I tried the RC5 on my desktop yesterday. I have never tried BSD before.

The installation was painless and quite straight forward. It was step-by-step text based. One thing I did have an issue with - when the installer asked what should be installed, the sources were unchecked, and so I left it at that.

After installing kde and xserver with the pkg tool, I tried to install the nvidia driver, which was available from ports. The installer complained about sources being missing. From what I could gather, the fix to this was to check them out with svn or cvs. The FreeBSD handbook didn't mention anything about this. I decided to re-install instead.

After re-installing the system, installing the nvidia driver went okay. During the driver installation, I noticed a whole bunch of RPMs being downloaded. I had Linux compatibility set to on. This was rather odd, why would this installation process need some Linux RPMs?

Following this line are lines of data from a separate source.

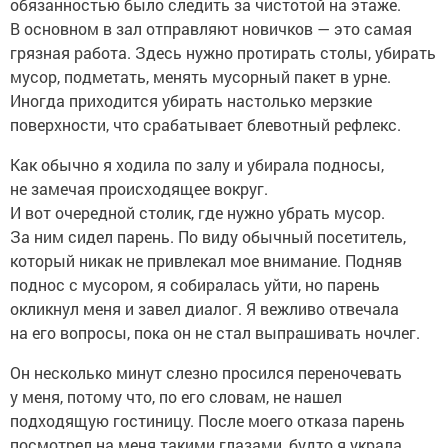
обязанностью было следить за чистотой на этаже.
В основном в зал отправляют новичков — это самая
грязная работа. Здесь нужно протирать столы, убирать
мусор, подметать, менять мусорный пакет в урне.
Иногда приходится убирать настолько мерзкие
поверхности, что срабатывает блевотный рефлекс.
Как обычно я ходила по залу и убирала подносы,
не замечая происходящее вокруг.
И вот очередной столик, где нужно убрать мусор.
За ним сидел парень. По виду обычный посетитель,
который никак не привлекал мое внимание. Подняв
поднос с мусором, я собиралась уйти, но парень
окликнул меня и завел диалог. Я вежливо отвечала
на его вопросы, пока он не стал выпрашивать ночлег.
Он несколько минут слезно просился переночевать
у меня, потому что, по его словам, не нашел
подходящую гостиницу. После моего отказа парень
посмотрел на меня такими глазами, будто я украла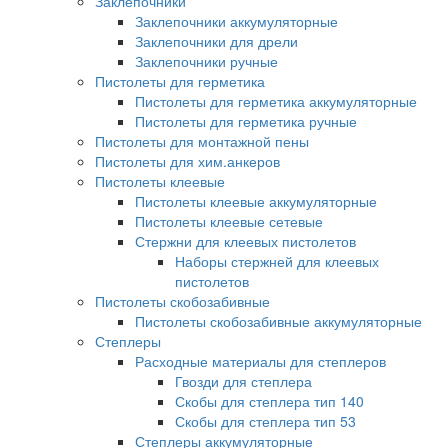
Заклепочники
Заклепочники аккумуляторные
Заклепочники для дрели
Заклепочники ручные
Пистолеты для герметика
Пистолеты для герметика аккумуляторные
Пистолеты для герметика ручные
Пистолеты для монтажной пены
Пистолеты для хим.анкеров
Пистолеты клеевые
Пистолеты клеевые аккумуляторные
Пистолеты клеевые сетевые
Стержни для клеевых пистолетов
Наборы стержней для клеевых
пистолетов
Пистолеты скобозабивные
Пистолеты скобозабивные аккумуляторные
Степлеры
Расходные материалы для степлеров
Гвозди для степлера
Скобы для степлера тип 140
Скобы для степлера тип 53
Степлеры аккумуляторные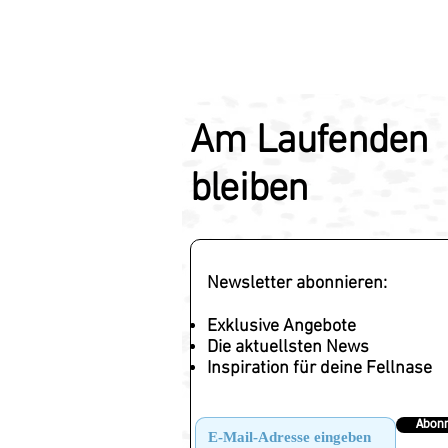
Am Laufenden
bleiben
Newsletter abonnieren:
Exklusive Angebote
Die aktuellsten News
Inspiration für deine Fellnase
Abonn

Anyways, I finally had kde running... But... The mouse was not working (mx518) and so I had to manually tweak the x config file, which I didn't have to do for at least a couple years with Linux distributions (hald and dbus were running).

After getting the mouse to work, I noticed sound was not working. I have a ~7 year old X-Fi Music which was pulled from some Dell PC, so it might be some kind of slightly custom version. Anyways, this card has been working for a couple of years with Linux distros (I think the alsa drivers have been made available in 2009). No driver available for FreeBSD. From what I could gather, the oss port might have worked, but I did not try it.

I removed FreeBSD and re-installed Arch. My only goal was to screw around with FreeBSD, perhaps to use it if everything went super smoothly, but it didn't.